[PATCH 1/2] udhcpd: sanitize invalid hostnames to match rfcs

Isaac Dunham ibid.ag at gmail.com
Tue Oct 20 03:47:07 UTC 2015


On Mon, Oct 19, 2015 at 05:41:16PM -0400, Rich Felker wrote:
> On Mon, Oct 19, 2015 at 10:52:27AM +0200, walter harms wrote:
> > 
> > 
> > Am 18.10.2015 23:26, schrieb Isaac Dunham:
> > > On Sun, Oct 18, 2015 at 07:55:38PM +0200, walter harms wrote:
> > >>
> > >>
> > >> Am 18.10.2015 07:54, schrieb Isaac Dunham:
> > >>> RFC952/RFC1123 limit the characters in a hostname for a node to
> > >>> [-a-zA-Z0-9], with '-' being legal only in the middle; we were
> > >>> accepting everything from ' ' to '~'.
[snip code]
> > >> since several tools check for hostnames,
> > >> maybe it is useful to make this a function ?
> > > 
> > > What this does is not  simply 'check for validity'; it *makes* a hostname
> > > valid, which is not what most tools need.
> > > It also is exclusively for leaf node names, rather than an FQDN (ie,
> > > '.' is not valid here).
> > > 
> > > It would be possible to design a function that can check or fix the
> > > hostname depending how it's called, though I wonder if that's
> > > doing too much in a single call.
> > > 
> > > It would probably have to be something like this:
> > > 
> > > #define HOSTCHECK_LEAF	0x1 //leaf hostname-no '.' allowed
> > > #define HOSTCHECK_FIX	0x2 //fix-replace invalid chars with '-'/'X'
> > > 
> > > //return NULL if valid, pointer to first invalid char otherwise
> > > char * validate_hostname(char *p, int flags);
> > > 
> > > This does not handle transforming a URL via punycode, of course.
(This comment was intended as a paranthetical, though I forgot the 
parantheses.)
> > > Would such an interface be desireable?

('such an interface' was intended to refer to validate_hostname(), as it
seems Walter took it.)
> > note: i did not make an inventory if this is needed by other
> >       programms but i can imagine that with 'hostname' it would be useful.
> 
> I see no reason hostnames should be represented as punycode anywhere
> except DNS query packets, or in other protocols that require encoding
> as such. Everywhere else they should just be normal printable text.

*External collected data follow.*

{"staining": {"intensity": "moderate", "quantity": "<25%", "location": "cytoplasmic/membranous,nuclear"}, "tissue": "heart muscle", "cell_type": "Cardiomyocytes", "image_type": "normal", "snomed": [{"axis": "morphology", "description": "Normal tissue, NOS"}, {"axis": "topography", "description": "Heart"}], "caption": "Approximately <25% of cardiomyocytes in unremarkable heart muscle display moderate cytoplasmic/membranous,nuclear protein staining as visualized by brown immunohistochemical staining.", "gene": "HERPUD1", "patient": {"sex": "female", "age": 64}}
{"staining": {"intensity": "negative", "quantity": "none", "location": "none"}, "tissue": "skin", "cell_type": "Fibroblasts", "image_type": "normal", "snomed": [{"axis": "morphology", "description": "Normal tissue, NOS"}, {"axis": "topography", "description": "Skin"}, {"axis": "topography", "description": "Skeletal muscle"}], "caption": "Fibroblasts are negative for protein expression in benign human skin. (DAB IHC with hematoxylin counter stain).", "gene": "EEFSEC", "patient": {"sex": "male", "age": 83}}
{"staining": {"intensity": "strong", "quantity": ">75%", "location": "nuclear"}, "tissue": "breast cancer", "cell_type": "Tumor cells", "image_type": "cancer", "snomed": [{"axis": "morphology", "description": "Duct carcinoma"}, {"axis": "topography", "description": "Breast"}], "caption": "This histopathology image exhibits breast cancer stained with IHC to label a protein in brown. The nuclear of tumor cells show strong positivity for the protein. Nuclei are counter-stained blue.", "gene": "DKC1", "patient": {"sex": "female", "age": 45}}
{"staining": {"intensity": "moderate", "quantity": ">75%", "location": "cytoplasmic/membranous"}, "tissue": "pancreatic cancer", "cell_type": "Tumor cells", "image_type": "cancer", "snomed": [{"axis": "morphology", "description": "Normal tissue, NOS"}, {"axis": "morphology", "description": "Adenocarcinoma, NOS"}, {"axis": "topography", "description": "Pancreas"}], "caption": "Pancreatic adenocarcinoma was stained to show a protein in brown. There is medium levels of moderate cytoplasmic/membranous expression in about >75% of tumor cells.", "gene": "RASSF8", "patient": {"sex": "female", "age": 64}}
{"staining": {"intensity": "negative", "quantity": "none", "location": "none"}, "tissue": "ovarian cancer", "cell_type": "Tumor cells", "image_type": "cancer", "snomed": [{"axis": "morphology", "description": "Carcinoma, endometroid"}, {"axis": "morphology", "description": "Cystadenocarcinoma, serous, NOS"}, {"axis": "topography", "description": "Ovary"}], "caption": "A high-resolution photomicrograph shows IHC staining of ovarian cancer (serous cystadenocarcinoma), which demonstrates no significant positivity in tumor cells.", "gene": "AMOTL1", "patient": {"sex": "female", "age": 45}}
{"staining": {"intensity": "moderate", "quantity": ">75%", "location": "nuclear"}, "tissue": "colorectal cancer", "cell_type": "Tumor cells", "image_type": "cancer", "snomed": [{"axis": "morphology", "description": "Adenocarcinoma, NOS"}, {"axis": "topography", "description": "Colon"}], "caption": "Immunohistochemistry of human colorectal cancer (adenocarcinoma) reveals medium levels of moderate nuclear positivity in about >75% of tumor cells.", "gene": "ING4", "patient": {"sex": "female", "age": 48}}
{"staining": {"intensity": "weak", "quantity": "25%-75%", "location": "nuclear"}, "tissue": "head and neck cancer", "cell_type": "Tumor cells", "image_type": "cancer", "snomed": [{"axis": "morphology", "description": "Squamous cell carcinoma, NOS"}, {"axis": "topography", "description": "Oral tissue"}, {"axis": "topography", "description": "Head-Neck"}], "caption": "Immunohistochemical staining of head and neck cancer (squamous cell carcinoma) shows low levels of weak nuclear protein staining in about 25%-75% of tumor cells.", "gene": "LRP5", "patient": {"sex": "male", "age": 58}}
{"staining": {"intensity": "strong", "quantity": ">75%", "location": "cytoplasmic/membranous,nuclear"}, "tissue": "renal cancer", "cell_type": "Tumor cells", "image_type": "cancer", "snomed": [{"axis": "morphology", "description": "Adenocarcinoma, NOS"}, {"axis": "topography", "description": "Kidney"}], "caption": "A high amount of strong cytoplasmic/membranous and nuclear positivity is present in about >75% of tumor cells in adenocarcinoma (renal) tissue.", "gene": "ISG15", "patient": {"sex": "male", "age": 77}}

As far as I'm aware, the restriction is 'alphanumeric ascii or sometimes
-', and the standards apply only to network protocols (so basically
DHCP and DNS, including all the networking programs that accept
hostnames), and the discussion is about where we need to force
hostnames to comply with that.

punycode is one common convention on how to map non-ascii printable
text to permitted chars, though we don't currently support it and I'm
eager to not implement it myself.

I suspect Walter assumed that the standards applied to all hostnames,
and was suggesting that some form of sanitization is needed there.
I'm inclined to think that:
-hostname should fail rather than silently mutilating the name, and it
 should impose no restrictions above the kernel's restrictions.
-DNS queries could be rejected, passed on as invalid hostnames, or fixed
 to punycode; the notes in the RFCs referred to seem to imply that
 there *is* a possibility of technically invalid hostnames existing,
 but configurations should avoid it because it renders a host
 inaccessible to some clients.
 I would think that we should try to avoid publishing invalid
 hostnames, but recognize that someone might have managed to ignore
 the RFCs - after all, we might end up on a network that used
 busybox 1.23 dnsd, with one host named 'host_1' or similar...
 (I haven't checked dnsd, but it may have a similar bug.)
-udhcpc should probably sanitize invalid hostnames or reject them; it
 runs on the user end, so a bad config is fixable there.
 dnsd should emit/log an error on encountering them; I don't know
 whether sanitizing or ignoring bad hostnames is better, but aborting
 would be a potential DOS issue.
 udhcpd only deals with hostnames once a lease is granted, so we can only
 delete invalid hostnames or sanitize them.